In July of 1964, The Kinks guitarist, Dave Davies, was angry. He was also feeling experimental, both of which were common mindsets for the 17-year-old guitarist. Having attempted to liven up his bright and clean guitar tone with several unsuccessful alterations to his amplifier, Davies decided to go with more drastic action. Out came a razor blade, and Davies began mutilating the speaker cone of his Elpico amp. As soon as he began to play, the results were captivating.
If one was feeling so bold, it could be said that several genres were born right then and there: heavy metal, punk rock, psychedelic rock, power pop. What isn’t so bold to say is that never before had pop music heard that pairing of pop hooks and unbridled aggression. It might sound quaint, especially after almost 60 years of loud and confrontational music that followed, but the distortion used on ‘You Really Got Me’ was nothing short of revolutionary.
Of course, since the technology didn’t exist at the time, Ray Davies didn’t write ‘You Really Got Me’ with the distorted riff in mind. Originally the song was closer to a big band blues number, something akin to Big Bill Broonzy or, more contemporarily, Fats Domino (think ‘Aint That A Shame’). The elder Davies brother wrote the song at the Davies family home in early 1964, the same house in north London where he and Dave were raised along with their six elder sisters.
By this time, Davies was a college student and was frequenting the bars and clubs around his home in Fortis Green. The origins of ‘You Really Got Me’ were simple, direct, and appropriately horny: Davies saw a girl dancing at one of these clubs where an early band of his was playing. “When we finished, I went off to find her, but she was gone and never returned to the club,” he said. “She really got me going.” No one knows for sure who that girl actually was or the impact she would eventually have on popular music.

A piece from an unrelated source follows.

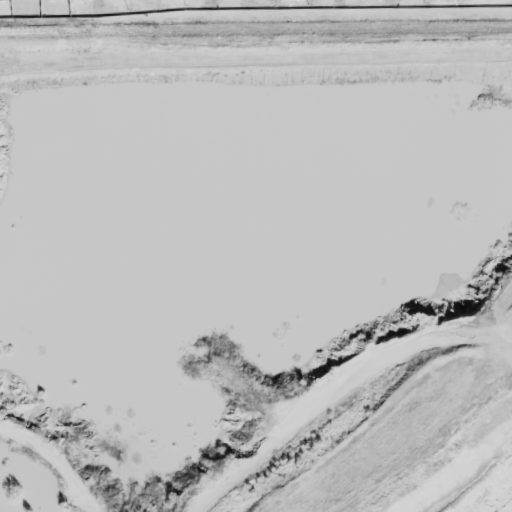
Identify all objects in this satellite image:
quarry: (256, 270)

Davies elucidated on the subject when speaking to Q in 2016: “I was playing a gig at a club in Piccadilly, and there was a young girl in the audience who I really liked. She had beautiful lips. Thin, but not skinny. A bit similar to Françoise Hardy. Not long hair, but down to about there (points to shoulders). Long enough to put your hands through… (drifts off, wistfully)… long enough to hold. I wrote ‘You Really Got Me’ for her, even though I never met her.”

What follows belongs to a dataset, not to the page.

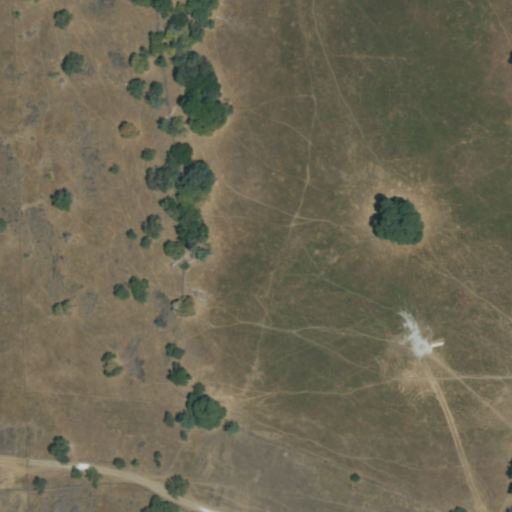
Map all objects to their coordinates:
road: (100, 472)
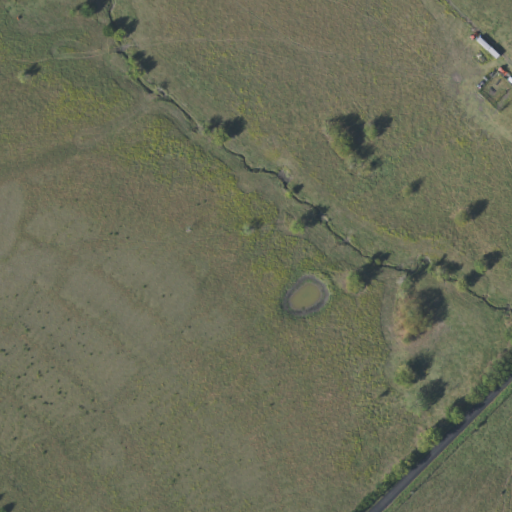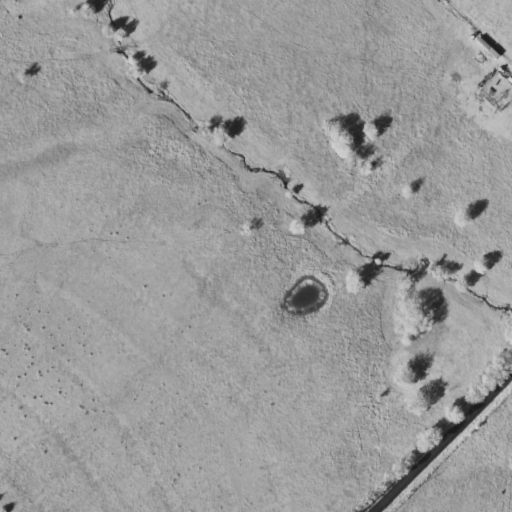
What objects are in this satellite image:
road: (442, 439)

By then, The Kinks, less than a year old and still primarily a covers band, had flopped with their first two singles. Pye Records, the band’s label, were threatening to drop them if they did not produce a hit. Ray brought in his jazz-blues number, and the band recorded it dutifully in that style – but something felt wrong. It didn’t have the raw, animalistic power that the Davies brothers thought it needed. The record company insisted that the band not waste any more resources on recording, but Ray stood his ground and demanded it was re-recorded. Pye complied, but there was a clear understanding that this was to be the band’s final shot.
Maybe it was the desperation of their situation, maybe it was the lasciviousness of the inspiration, maybe it was the wild-men attitudes that the Davies brothers carried with them to every aspect of life, but whatever it was that got them going, The Kinks souped-up ‘You Really Got Me’ and produced a frantic, emphatic final product.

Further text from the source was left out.